Summary and Impact to Customers
On Tuesday 25th January 2022 from 11:30 to 16:38, SYNAQ Cloud Mail experienced an authentication incident affecting a subset of users.
The resultant impact of the event was that certain users were unable to authenticate and access their mailboxes.
Root Cause and Solution
The root cause of this event was due to Virtual Machine (VM) backup snapshots on two Cloud Mail mailbox stores not being removed as part of a maintenance task. As part of our routine nightly backup processes, or when server maintenance is being performed, backups snapshots are created for each VM to ensure quick roll back and minimal impact to clients should there be an issue during maintenance or otherwise. Once a maintenance task has been completed the snapshots are then removed manually. If snapshots are not removed the performance of the VM slowly degrades over time.

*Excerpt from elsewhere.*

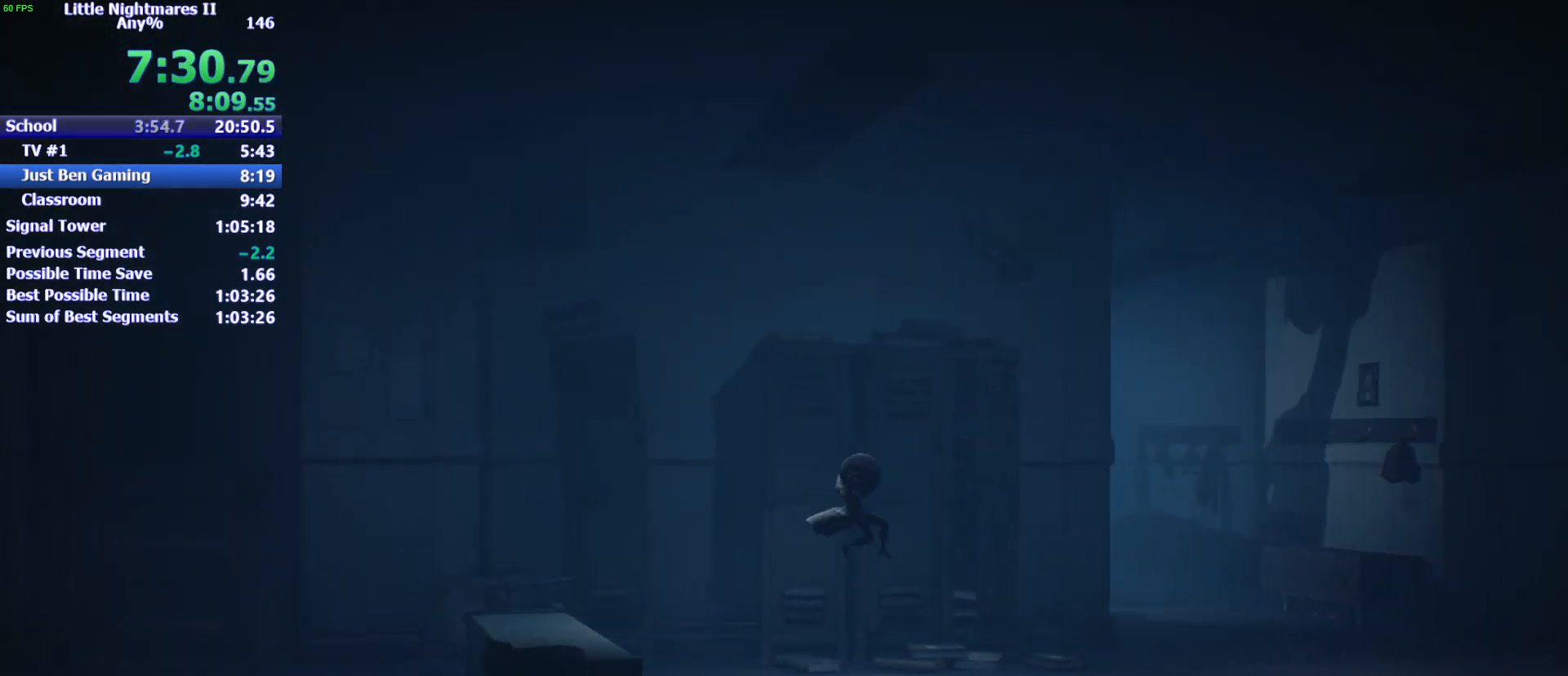
{"keys": ["d", "w"], "events": [[300, "space", "up"], [433, "w", "down"]]}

Human error resulted in snapshots not being removed from two of the stores after maintenance was performed last week Thursday. Whilst the removal of snapshots is not normally a problem in isolation, a further error occurred with our monitoring scripts that look for this issue – they did not detect that these VM’s had old out-of-date snapshots and therefore no alerts were raised. As such, these snapshots started to impact the performance of the stores on Monday. To resolve this degradation, the snapshots were removed on Tuesday morning. Five of the seven snapshots removed successfully, however, two of the snapshots did not complete their consolidation step and this degraded the VM’s performance even more forcing them to enter an unresponsive state.
To resolve this issue, a manual consolidation of both VM’s needed to be run. Due to the business day load and performance of these VM’s this took a couple of hours to complete.
• Process improvements will be made to the existing maintenance process to ensure that the snapshot removal task is triple checked for completion.
• Snapshot monitoring checks to be repaired and updated to alert for old snapshots.
• Snapshot removal to only take place outside of business hours despite possible degradation of VM performance.